TO DO:
In the records below, copy every line from the one containing "f.eks. medfører tapt avkastning i" through the one containing "Vi fikk dermed ikke de avklaringer vi", including both of those lines.
▬▬▬▬▬▬
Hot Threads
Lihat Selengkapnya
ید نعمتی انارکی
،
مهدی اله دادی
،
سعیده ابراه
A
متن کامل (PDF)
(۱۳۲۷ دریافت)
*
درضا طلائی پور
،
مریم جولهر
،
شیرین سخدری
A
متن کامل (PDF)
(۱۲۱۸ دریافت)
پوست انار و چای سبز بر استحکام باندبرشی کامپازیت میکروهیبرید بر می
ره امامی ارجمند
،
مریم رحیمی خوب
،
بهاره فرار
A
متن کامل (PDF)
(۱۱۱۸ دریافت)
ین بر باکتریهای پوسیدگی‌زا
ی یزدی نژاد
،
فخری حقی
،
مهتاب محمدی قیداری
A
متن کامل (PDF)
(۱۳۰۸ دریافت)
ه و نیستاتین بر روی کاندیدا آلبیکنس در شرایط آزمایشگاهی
▬▬▬▬▬▬
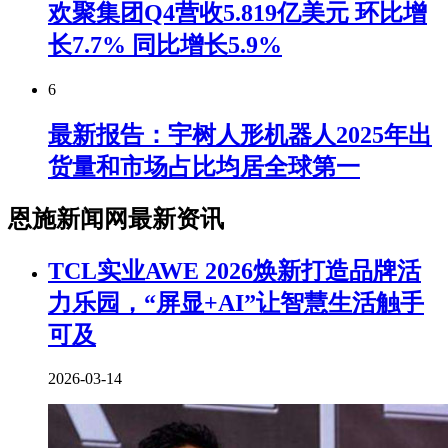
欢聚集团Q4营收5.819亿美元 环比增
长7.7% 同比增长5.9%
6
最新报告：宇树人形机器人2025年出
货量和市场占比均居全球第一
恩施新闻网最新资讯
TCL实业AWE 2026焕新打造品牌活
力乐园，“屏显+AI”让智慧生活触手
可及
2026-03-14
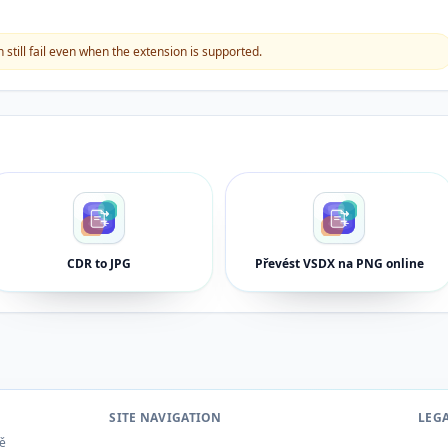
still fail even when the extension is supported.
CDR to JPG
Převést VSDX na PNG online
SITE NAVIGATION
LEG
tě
▬▬▬▬▬▬
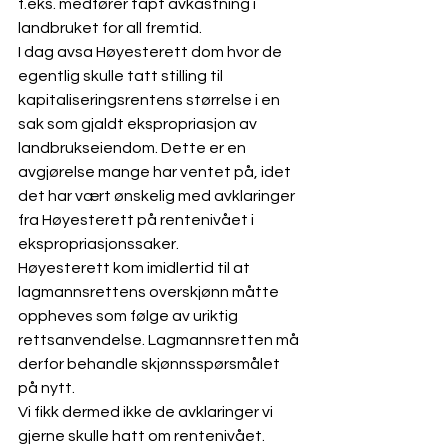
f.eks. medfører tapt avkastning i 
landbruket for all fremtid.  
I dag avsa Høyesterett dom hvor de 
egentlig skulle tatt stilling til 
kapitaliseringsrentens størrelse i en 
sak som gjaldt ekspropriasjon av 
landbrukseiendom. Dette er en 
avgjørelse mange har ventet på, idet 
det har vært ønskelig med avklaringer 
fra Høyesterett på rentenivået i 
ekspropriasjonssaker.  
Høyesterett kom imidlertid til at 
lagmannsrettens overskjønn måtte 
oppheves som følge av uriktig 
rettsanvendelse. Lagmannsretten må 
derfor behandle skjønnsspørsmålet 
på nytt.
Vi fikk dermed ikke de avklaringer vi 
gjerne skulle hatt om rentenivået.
▬▬▬▬▬▬
WRITTEN RESPONSE:
f.eks. medfører tapt avkastning i 
landbruket for all fremtid.  
I dag avsa Høyesterett dom hvor de 
egentlig skulle tatt stilling til 
kapitaliseringsrentens størrelse i en 
sak som gjaldt ekspropriasjon av 
landbrukseiendom. Dette er en 
avgjørelse mange har ventet på, idet 
det har vært ønskelig med avklaringer 
fra Høyesterett på rentenivået i 
ekspropriasjonssaker.  
Høyesterett kom imidlertid til at 
lagmannsrettens overskjønn måtte 
oppheves som følge av uriktig 
rettsanvendelse. Lagmannsretten må 
derfor behandle skjønnsspørsmålet 
på nytt.
Vi fikk dermed ikke de avklaringer vi 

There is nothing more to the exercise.